The Obama administration released its third Open Government Plan a year ago. Framed as a matter of fiscal transparency, the question of foreign aid manifested in a renewed vow to “raise awareness, increase accessibility and build demand for foreign assistance data.”

A similar pledge was made in the Obama administration’s first Open Government Plan, which commissioned, in conjunction with the Paris Declaration on Aid Effectiveness, the creation of ForeignAssistance.gov.

The website collates, reports and visualizes the foreign assistance data of qualifying federal agencies. Easy on the eyes appearance-wise and optimized for public consumption navigation-wise, ForeignAssistance.gov comes across as a user-friendly heuristic and win for transparency of U.S. foreign aid.

A recent evaluative probe conducted by the General Accountability Office (GAO) in September, however, revealed that not all is well beneath the website’s sleek, shiny interface.

By comparing ForeignAssistance.gov data with that of USAID, the GAO report found that over $10 billion in disbursements made by participating agencies went unreported on the website in 2014. Around $6 billion in obligations was also missing, and the regular updates promised in OGP blueprints had long subsided.

Even though all agencies contributing to the ForeignAssistance.gov data bank are required to measure up to the same standard of detail, not all tracking systems are created equal.
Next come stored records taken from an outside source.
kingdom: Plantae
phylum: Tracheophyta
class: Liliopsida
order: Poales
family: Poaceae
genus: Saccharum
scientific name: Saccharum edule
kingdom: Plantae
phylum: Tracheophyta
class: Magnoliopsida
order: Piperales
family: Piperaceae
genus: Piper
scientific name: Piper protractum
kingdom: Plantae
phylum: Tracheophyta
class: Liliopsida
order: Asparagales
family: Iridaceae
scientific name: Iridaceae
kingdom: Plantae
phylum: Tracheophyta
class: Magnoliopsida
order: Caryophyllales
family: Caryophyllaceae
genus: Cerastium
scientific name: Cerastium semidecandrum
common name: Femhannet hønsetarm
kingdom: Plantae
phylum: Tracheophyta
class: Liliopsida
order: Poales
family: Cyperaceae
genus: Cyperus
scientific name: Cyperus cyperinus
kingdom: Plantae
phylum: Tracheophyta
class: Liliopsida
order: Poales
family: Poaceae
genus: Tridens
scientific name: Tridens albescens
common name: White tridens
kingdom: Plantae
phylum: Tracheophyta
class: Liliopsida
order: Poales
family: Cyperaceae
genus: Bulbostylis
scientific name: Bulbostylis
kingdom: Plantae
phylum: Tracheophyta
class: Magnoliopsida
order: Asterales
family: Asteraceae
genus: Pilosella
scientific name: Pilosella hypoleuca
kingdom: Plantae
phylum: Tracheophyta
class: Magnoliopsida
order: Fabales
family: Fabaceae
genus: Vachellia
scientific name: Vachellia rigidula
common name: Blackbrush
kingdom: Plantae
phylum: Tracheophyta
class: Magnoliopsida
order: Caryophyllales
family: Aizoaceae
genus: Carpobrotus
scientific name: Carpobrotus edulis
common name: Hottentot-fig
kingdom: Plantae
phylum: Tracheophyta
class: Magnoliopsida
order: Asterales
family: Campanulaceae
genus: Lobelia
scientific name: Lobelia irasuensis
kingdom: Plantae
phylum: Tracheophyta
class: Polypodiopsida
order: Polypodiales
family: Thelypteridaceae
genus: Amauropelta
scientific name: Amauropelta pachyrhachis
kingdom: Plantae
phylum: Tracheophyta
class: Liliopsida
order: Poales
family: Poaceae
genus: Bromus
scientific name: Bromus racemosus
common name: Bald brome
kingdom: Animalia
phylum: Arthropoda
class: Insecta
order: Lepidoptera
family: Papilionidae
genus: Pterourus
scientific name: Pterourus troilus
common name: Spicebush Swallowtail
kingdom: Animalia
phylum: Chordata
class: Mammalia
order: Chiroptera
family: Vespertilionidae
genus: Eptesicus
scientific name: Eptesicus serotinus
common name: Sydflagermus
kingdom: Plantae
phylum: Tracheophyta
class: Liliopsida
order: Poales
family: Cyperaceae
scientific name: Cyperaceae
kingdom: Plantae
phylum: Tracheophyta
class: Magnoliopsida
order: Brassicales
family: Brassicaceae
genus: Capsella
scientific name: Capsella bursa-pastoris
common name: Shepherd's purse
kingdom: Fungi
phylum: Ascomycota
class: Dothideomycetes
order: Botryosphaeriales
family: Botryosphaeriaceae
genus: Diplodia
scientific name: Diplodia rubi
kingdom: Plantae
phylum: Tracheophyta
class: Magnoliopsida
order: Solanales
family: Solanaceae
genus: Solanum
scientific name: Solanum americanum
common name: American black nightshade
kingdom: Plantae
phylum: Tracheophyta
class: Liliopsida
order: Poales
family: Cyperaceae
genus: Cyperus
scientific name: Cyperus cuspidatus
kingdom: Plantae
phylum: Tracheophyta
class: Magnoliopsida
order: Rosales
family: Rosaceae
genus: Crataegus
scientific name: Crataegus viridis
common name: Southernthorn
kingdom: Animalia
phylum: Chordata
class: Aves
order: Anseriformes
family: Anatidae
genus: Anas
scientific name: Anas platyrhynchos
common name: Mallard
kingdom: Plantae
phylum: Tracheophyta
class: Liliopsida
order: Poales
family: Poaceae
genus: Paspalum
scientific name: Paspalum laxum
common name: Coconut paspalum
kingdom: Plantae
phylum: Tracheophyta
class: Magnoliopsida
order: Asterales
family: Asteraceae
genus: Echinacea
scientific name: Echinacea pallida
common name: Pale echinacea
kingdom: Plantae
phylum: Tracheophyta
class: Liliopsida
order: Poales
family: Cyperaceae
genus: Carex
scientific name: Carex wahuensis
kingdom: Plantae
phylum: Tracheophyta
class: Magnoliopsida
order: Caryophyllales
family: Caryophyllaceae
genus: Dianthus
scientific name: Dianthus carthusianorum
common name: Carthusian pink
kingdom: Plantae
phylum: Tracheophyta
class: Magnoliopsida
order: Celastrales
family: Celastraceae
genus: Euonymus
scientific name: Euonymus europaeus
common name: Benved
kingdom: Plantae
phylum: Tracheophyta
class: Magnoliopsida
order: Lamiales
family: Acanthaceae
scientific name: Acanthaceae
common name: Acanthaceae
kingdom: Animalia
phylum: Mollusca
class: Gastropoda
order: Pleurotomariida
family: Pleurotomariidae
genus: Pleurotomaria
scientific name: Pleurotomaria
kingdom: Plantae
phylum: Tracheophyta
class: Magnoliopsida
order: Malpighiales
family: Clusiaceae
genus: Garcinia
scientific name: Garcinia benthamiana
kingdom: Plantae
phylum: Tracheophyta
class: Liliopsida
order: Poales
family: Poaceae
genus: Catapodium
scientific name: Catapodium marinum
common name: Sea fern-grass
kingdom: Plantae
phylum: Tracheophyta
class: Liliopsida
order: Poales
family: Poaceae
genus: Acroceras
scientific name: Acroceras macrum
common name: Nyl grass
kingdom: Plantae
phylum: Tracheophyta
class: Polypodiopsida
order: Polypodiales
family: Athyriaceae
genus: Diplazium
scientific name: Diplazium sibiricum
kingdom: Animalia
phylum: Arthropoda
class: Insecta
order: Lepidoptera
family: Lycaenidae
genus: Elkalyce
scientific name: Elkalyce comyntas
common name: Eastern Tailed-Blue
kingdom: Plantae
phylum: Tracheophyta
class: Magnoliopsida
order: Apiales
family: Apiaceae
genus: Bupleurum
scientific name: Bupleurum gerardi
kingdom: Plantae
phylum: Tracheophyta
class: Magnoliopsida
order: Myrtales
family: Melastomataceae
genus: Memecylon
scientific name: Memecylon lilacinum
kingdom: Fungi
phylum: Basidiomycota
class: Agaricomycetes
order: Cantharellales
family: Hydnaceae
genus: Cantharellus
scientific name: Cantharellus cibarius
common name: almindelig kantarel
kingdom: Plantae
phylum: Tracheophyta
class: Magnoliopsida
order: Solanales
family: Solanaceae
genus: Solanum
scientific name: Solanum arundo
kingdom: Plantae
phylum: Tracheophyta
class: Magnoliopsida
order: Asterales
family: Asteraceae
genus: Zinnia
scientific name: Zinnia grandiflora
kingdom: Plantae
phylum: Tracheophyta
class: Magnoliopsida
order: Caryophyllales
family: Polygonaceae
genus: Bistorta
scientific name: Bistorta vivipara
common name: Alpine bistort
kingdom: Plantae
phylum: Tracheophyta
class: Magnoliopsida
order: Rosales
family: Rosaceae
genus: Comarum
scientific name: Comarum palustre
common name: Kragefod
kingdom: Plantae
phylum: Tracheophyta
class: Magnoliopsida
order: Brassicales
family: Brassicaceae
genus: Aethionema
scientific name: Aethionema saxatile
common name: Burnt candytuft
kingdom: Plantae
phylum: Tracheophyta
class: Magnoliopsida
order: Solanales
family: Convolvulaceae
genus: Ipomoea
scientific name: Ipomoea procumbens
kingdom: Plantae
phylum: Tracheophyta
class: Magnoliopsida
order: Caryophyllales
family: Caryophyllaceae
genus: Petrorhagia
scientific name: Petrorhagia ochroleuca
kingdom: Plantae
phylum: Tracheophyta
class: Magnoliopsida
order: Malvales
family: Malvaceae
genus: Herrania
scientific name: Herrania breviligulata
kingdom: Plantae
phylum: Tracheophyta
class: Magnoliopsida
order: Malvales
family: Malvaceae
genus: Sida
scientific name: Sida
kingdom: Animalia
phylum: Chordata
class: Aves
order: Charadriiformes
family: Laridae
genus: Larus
When surveyed prior to the GAO investigation, the agencies confirmed that limitations on access and technology prevented them from ensuring quality control.

Because the website fails to make such limitations explicitly known, odds are that the stakeholders and other consumers who took the data to be accurate and up-to-date were, in fact, crunching misleading numbers.

With all signs pointing toward misinformation — a notion that goes against the very essence of the OGP mission — the White House had to act fast to stem the damage. As a result, ForeignAssistance.gov was included in a series of U.S. Open Government initiatives rolled out weeks after the GAO let its watchdogs loose.

In an interesting move, the initiatives, which are part of the third U.S. Open Government Plan, conjoined transparency in foreign assistance with security sector assistance.

The Department of Defense (DoD) was implicated in a plan to increase the accountability of U.S. defense institutions, because of which it must now up the number and quality of its data contributions to ForeignAssistance.gov.

Although the commitment signals the White House’s acknowledgment of the website’s deficiencies, it falls short of GAO recommendations, which have been seconded by USAID, OMB and the Department of State.

Living up to them requires more cooperation with USAID and the Office of Management and Budget (OMB), as well as a visible pronouncement of limitation disclosures on the website.

Following through accordingly would be as much an act of public service and as a fulfillment of OGP transparency principles. U.S. foreign aid beneficiaries and other stakeholders can benefit greatly from comprehensive reportage on foreign assistance spending — but only if they are made fully aware of the data’s strengths and weaknesses.